╔══
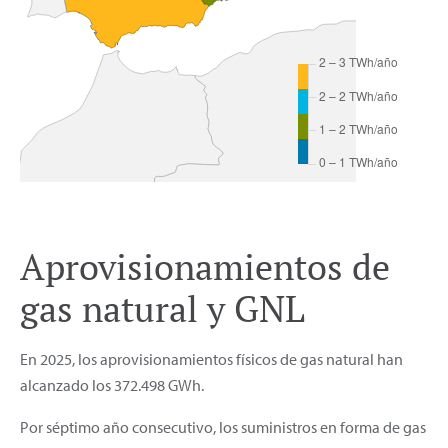
Aprovisionamientos de
gas natural y GNL
En 2025, los aprovisionamientos físicos de gas natural han
alcanzado los 372.498 GWh.
Por séptimo año consecutivo, los suministros en forma de gas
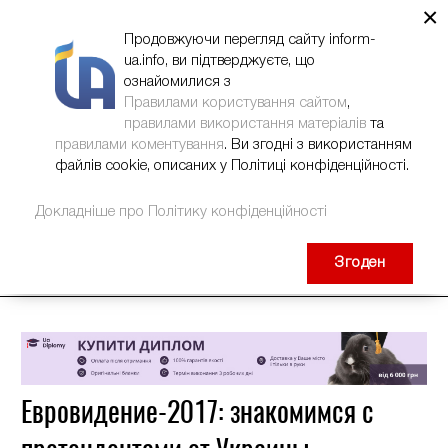
×
НОВИНИ
РЕКЛАМА
INFORM-UA
КОНТАКТИ
Продовжуючи перегляд сайту inform-
ua.info, ви підтверджуєте, що
ознайомилися з
Правилами користування сайтом
,
правилами використання матеріалів
та
правилами коментування
. Ви згодні з використанням
файлів cookie, описаних у Політиці конфіденційності.
Докладніше про Політику конфіденційності
Згоден
Евровидение-2017: знакомимся с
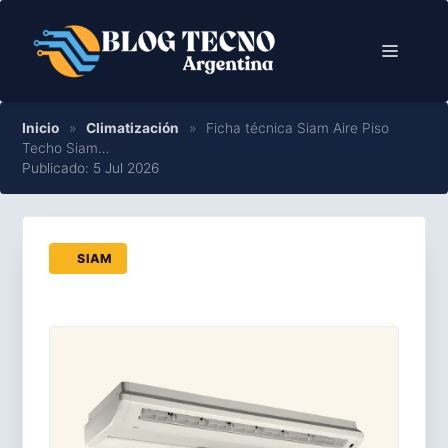
Saltar
al
Menú
contenido
Inicio
»
Climatización
»
Ficha técnica Siam Aire Piso
Techo Siam…
Publicado: 5 Jul 2026
SIAM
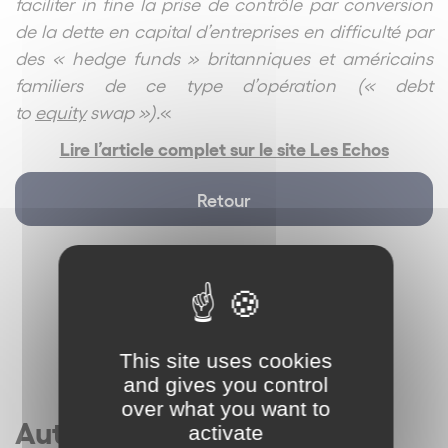
faciliter in fine la prise de contrôle par conversion
de la dette en capital d’entreprises en difficulté par
des « hedge funds » britanniques et américains
familiers de ce type d’opération (« debt
to
equity
swap »).
«
Lire l’article complet sur le site Les Echos
Retour
This site uses cookies
and gives you control
over what you want to
Autres articles
activate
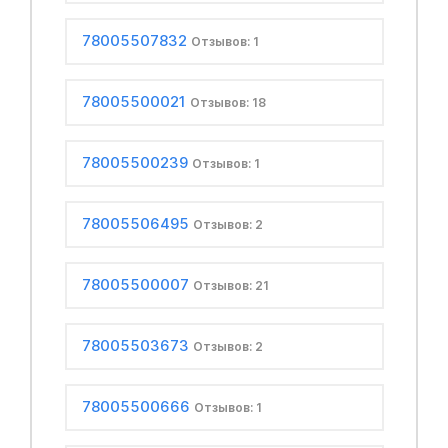
78005507832
Отзывов: 1
78005500021
Отзывов: 18
78005500239
Отзывов: 1
78005506495
Отзывов: 2
78005500007
Отзывов: 21
78005503673
Отзывов: 2
78005500666
Отзывов: 1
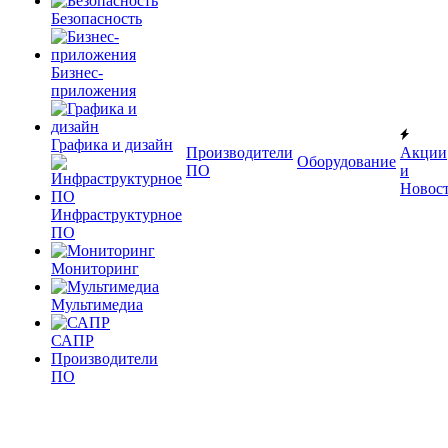
Безопасность
Бизнес-
приложения
Графика и дизайн
Производители
Акции
Оборудование
ПО
и
Новос
Инфраструктурное
ПО
Мониторинг
Мультимедиа
САПР
Производители
ПО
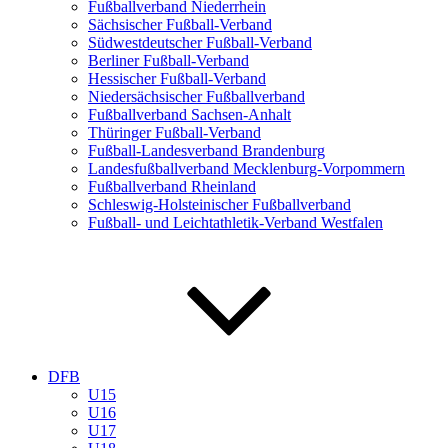
Fußballverband Niederrhein
Sächsischer Fußball-Verband
Südwestdeutscher Fußball-Verband
Berliner Fußball-Verband
Hessischer Fußball-Verband
Niedersächsischer Fußballverband
Fußballverband Sachsen-Anhalt
Thüringer Fußball-Verband
Fußball-Landesverband Brandenburg
Landesfußballverband Mecklenburg-Vorpommern
Fußballverband Rheinland
Schleswig-Holsteinischer Fußballverband
Fußball- und Leichtathletik-Verband Westfalen
DFB
U15
U16
U17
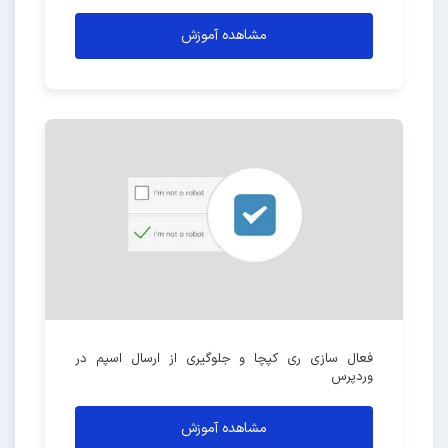
مشاهده آموزش
فعال سازی ری کپچا و جلوگیری از ارسال اسپم در
وردپرس
مشاهده آموزش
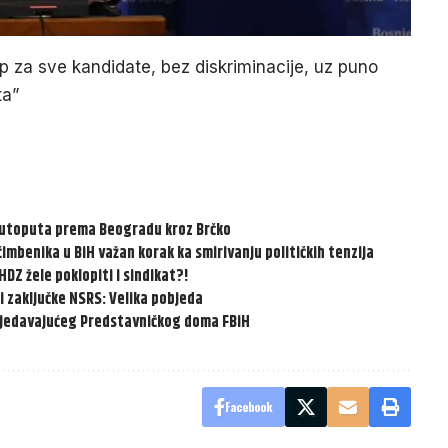
 za sve kandidate, bez diskriminacije, uz puno
ta”
autoputa prema Beogradu kroz Brčko
imbenika u BiH važan korak ka smirivanju političkih tenzija
HDZ žele poklopiti i sindikat?!
i zaključke NSRS: Velika pobjeda
dsjedavajućeg Predstavničkog doma FBiH
Facebook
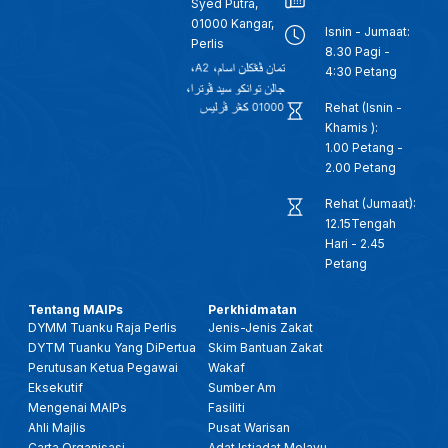
Syed Putra,
01000 Kangar,
Isnin - Jumaat:
Perlis
8.30 Pagi -
4:30 Petang
Rehat (Isnin -
Khamis ):
1.00 Petang -
2.00 Petang
Rehat (Jumaat):
12.15Tengah
Hari - 2.45
Petang
Tentang MAIPs
Perkhidmatan
DYMM Tuanku Raja Perlis
Jenis-Jenis Zakat
DYTM Tuanku Yang DiPertua
Skim Bantuan Zakat
Perutusan Ketua Pegawai
Wakaf
Eksekutif
Sumber Am
Mengenai MAIPs
Fasiliti
Ahli Majlis
Pusat Warisan
Carta Organisasi
Adat Istiadat Melayu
╚══
A single number is expected: the count of lines in the preceding entries that contain "Zakat".

• **Finished exercise**
2